**What to work on:** A faithful copy of every entry, with the pictures removed, is what is needed here.

━━━━

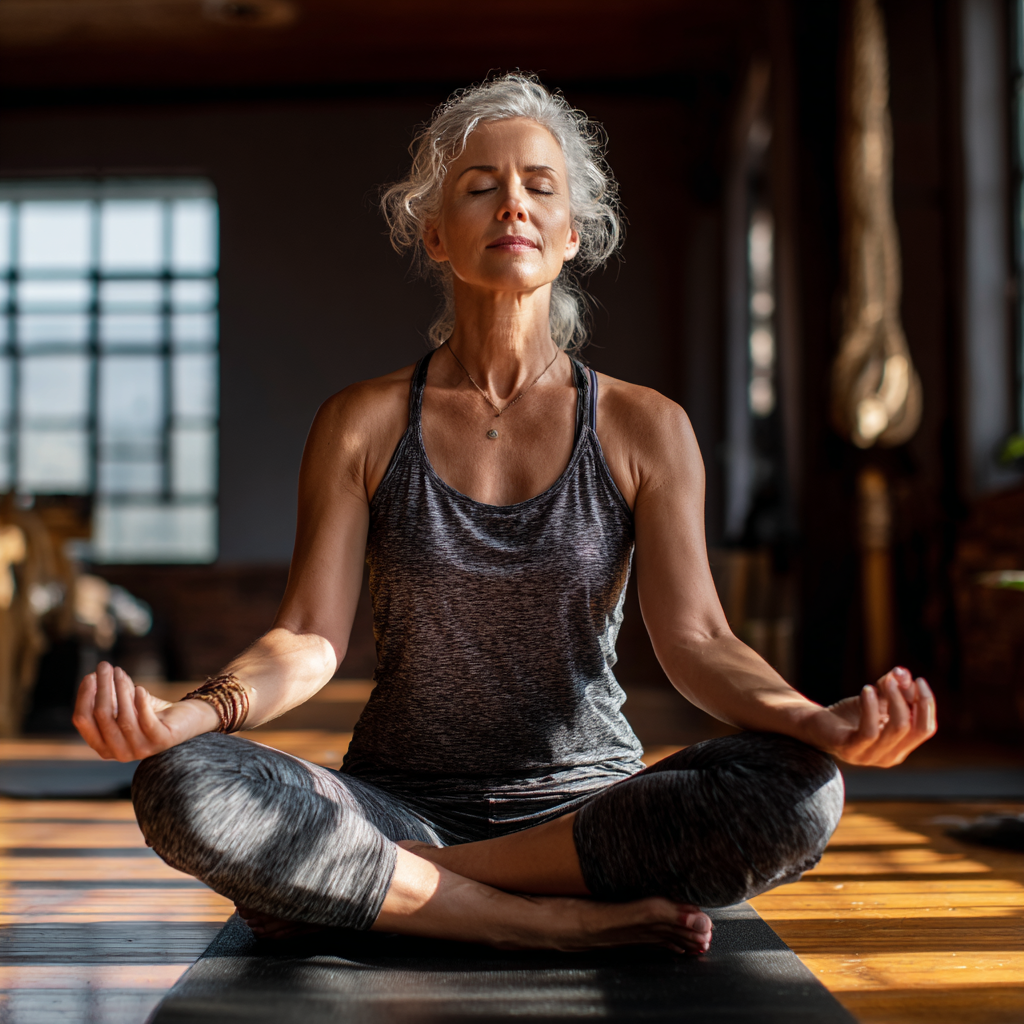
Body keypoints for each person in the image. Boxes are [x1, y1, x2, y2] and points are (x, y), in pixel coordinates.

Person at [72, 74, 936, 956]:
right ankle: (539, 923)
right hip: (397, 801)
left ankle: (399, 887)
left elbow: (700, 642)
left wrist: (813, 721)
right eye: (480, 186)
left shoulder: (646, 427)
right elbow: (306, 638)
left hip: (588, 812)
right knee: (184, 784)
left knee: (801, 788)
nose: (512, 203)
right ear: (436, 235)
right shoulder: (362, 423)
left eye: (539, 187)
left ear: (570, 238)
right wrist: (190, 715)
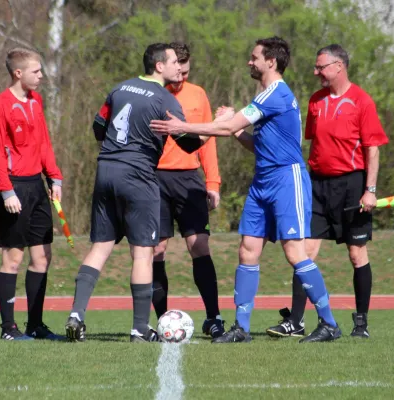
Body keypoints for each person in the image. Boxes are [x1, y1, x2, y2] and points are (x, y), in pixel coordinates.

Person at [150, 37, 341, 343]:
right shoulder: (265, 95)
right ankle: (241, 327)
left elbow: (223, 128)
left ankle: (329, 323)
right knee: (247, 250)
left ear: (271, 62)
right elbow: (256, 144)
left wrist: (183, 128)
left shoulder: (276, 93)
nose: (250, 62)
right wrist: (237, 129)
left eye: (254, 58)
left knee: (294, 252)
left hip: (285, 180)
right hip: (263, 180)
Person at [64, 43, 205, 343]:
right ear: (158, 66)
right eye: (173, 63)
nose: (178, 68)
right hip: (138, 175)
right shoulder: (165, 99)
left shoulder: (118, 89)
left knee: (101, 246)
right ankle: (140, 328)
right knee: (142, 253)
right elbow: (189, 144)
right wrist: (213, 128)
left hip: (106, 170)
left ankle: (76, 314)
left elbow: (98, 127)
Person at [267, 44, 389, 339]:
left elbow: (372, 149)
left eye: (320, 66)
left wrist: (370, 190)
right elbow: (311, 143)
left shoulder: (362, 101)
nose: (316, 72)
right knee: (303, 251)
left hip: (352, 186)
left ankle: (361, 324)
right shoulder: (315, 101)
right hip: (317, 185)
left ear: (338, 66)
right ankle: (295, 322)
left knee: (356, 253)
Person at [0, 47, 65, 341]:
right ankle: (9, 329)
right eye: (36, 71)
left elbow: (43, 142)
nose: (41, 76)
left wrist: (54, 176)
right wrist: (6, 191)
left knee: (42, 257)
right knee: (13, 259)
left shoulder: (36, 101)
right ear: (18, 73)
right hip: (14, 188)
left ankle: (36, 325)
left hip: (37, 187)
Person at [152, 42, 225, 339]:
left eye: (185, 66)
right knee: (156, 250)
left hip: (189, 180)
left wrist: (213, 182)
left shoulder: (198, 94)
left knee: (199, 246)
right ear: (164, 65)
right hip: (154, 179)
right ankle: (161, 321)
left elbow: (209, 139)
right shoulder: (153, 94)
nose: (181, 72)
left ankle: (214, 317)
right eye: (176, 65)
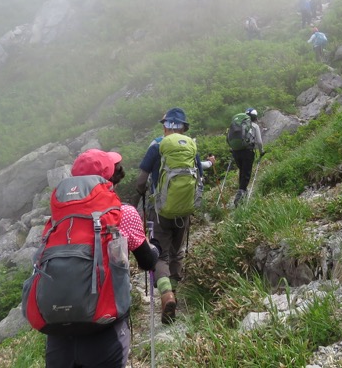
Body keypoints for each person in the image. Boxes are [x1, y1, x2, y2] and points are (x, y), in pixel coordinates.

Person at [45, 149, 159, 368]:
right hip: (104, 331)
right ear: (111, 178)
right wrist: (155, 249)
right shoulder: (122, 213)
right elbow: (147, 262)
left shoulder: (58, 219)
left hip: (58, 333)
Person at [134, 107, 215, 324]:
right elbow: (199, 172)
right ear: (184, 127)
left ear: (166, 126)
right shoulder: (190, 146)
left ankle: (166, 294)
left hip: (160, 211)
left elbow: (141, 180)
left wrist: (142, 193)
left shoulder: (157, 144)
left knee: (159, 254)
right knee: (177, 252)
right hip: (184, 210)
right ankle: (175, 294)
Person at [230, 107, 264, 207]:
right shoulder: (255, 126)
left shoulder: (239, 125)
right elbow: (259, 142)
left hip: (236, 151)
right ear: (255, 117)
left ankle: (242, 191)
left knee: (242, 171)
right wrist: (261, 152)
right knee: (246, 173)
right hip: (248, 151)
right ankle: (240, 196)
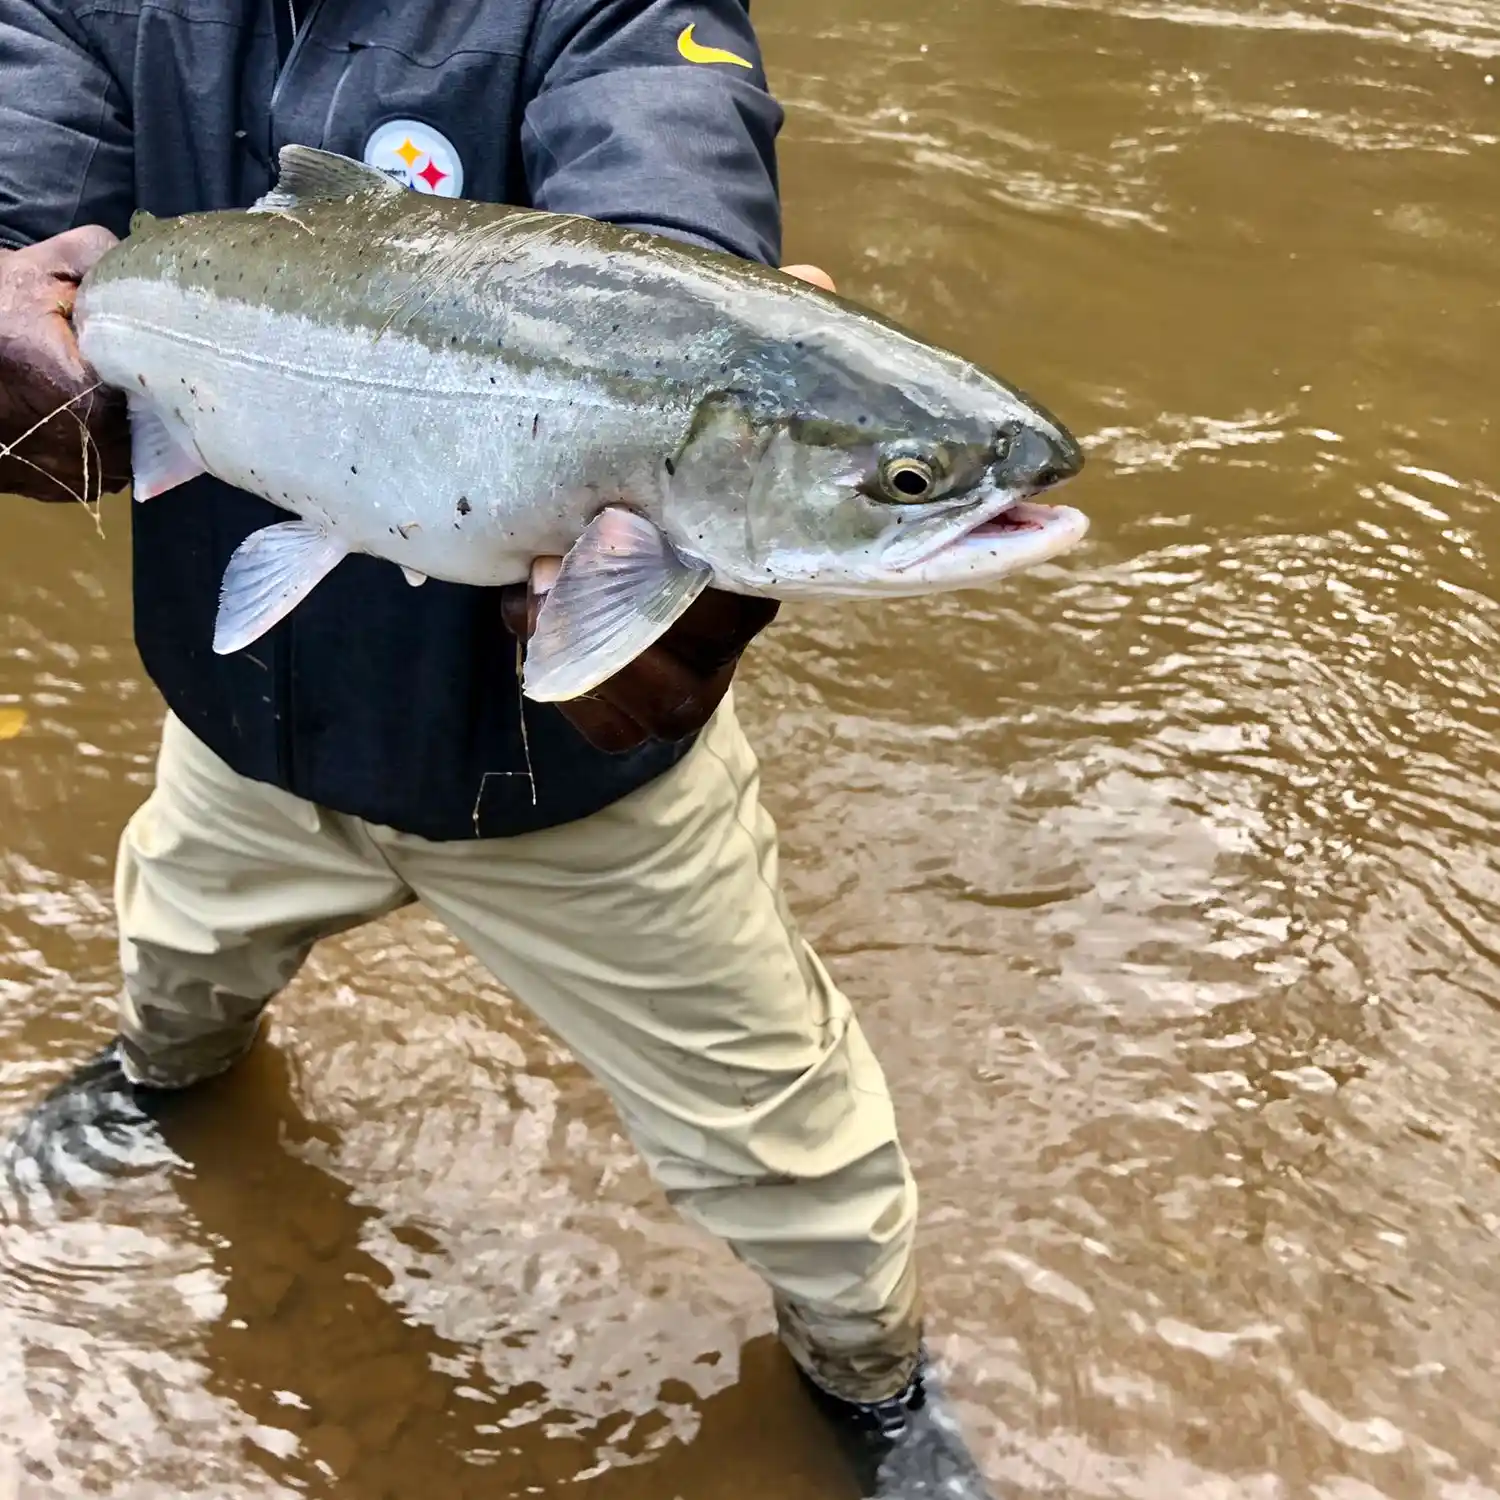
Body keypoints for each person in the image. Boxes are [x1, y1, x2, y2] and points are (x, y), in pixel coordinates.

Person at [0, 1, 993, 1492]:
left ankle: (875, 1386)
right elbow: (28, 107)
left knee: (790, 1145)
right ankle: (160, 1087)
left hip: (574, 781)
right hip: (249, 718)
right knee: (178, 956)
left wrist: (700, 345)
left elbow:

━━━━

**Response to the exercise:**
Body keypoints for each person in the image. Boxes are [x1, y1, x2, y2] and points are (x, y), in pixel coordinates.

Person at [72, 74, 936, 956]:
right ankle: (539, 923)
right hip: (397, 801)
left ankle: (399, 887)
left elbow: (700, 642)
left wrist: (813, 721)
right eye: (480, 186)
left shoulder: (646, 427)
right elbow: (306, 638)
left hip: (588, 812)
right knee: (184, 784)
left knee: (801, 788)
nose: (512, 203)
right ear: (436, 235)
right shoulder: (362, 423)
left eye: (539, 187)
left ear: (570, 238)
right wrist: (190, 715)
Body keypoints for each person in the image. Boxes are [x1, y1, x2, y2] and points are (x, y), in pixel coordinates.

Person at [150, 37, 341, 343]:
right shoulder: (265, 95)
right ankle: (241, 327)
left elbow: (223, 128)
left ankle: (329, 323)
right knee: (247, 250)
left ear: (271, 62)
right elbow: (256, 144)
left wrist: (183, 128)
left shoulder: (276, 93)
nose: (250, 62)
right wrist: (237, 129)
left eye: (254, 58)
left knee: (294, 252)
left hip: (285, 180)
right hip: (263, 180)
Person at [64, 43, 205, 343]:
right ear: (158, 66)
right eye: (173, 63)
nose: (178, 68)
right hip: (138, 175)
right shoulder: (165, 99)
left shoulder: (118, 89)
left knee: (101, 246)
right ankle: (140, 328)
right knee: (142, 253)
right elbow: (189, 144)
right wrist: (213, 128)
left hip: (106, 170)
left ankle: (76, 314)
left elbow: (98, 127)
Person at [267, 44, 389, 339]:
left elbow: (372, 149)
left eye: (320, 66)
left wrist: (370, 190)
right elbow: (311, 143)
left shoulder: (362, 101)
nose: (316, 72)
right knee: (303, 251)
left hip: (352, 186)
left ankle: (361, 324)
right shoulder: (315, 101)
right hip: (317, 185)
left ear: (338, 66)
right ankle: (295, 322)
left knee: (356, 253)
Person at [0, 47, 65, 341]:
right ankle: (9, 329)
right eye: (36, 71)
left elbow: (43, 142)
nose: (41, 76)
left wrist: (54, 176)
right wrist: (6, 191)
left knee: (42, 257)
right knee: (13, 259)
left shoulder: (36, 101)
right ear: (18, 73)
right hip: (14, 188)
left ankle: (36, 325)
left hip: (37, 187)
Person at [152, 42, 225, 339]:
left eye: (185, 66)
right knee: (156, 250)
left hip: (189, 180)
left wrist: (213, 182)
left shoulder: (198, 94)
left knee: (199, 246)
right ear: (164, 65)
right hip: (154, 179)
right ankle: (161, 321)
left elbow: (209, 139)
right shoulder: (153, 94)
nose: (181, 72)
left ankle: (214, 317)
right eye: (176, 65)
Body keypoints for each person in the image. Boxes are [x1, y1, x2, y2] and points are (x, y), in pixel coordinates.

Person at [45, 149, 159, 368]:
right hip: (104, 331)
right ear: (111, 178)
right wrist: (155, 249)
right shoulder: (122, 213)
right elbow: (147, 262)
left shoulder: (58, 219)
left hip: (58, 333)
Person at [134, 107, 215, 324]:
right elbow: (199, 172)
right ear: (184, 127)
left ear: (166, 126)
right shoulder: (190, 146)
left ankle: (166, 294)
left hip: (160, 211)
left elbow: (141, 180)
left wrist: (142, 193)
left shoulder: (157, 144)
left knee: (159, 254)
right knee: (177, 252)
right hip: (184, 210)
right ankle: (175, 294)
Person at [230, 107, 264, 207]:
right shoulder: (255, 126)
left shoulder: (239, 125)
right elbow: (259, 142)
left hip: (236, 151)
right ear: (255, 117)
left ankle: (242, 191)
left knee: (242, 171)
right wrist: (261, 152)
right knee: (246, 173)
right hip: (248, 151)
right ankle: (240, 196)
Body keypoints for each person in the image. Boxes are [x1, y1, x2, y2] and points are (x, y), in pixel coordinates.

Person at [0, 1, 993, 1492]:
left ankle: (875, 1386)
right elbow: (28, 107)
left knee: (790, 1145)
right ankle: (160, 1087)
left hip: (574, 781)
right hip: (249, 718)
right knee: (178, 956)
left wrist: (700, 345)
left elbow:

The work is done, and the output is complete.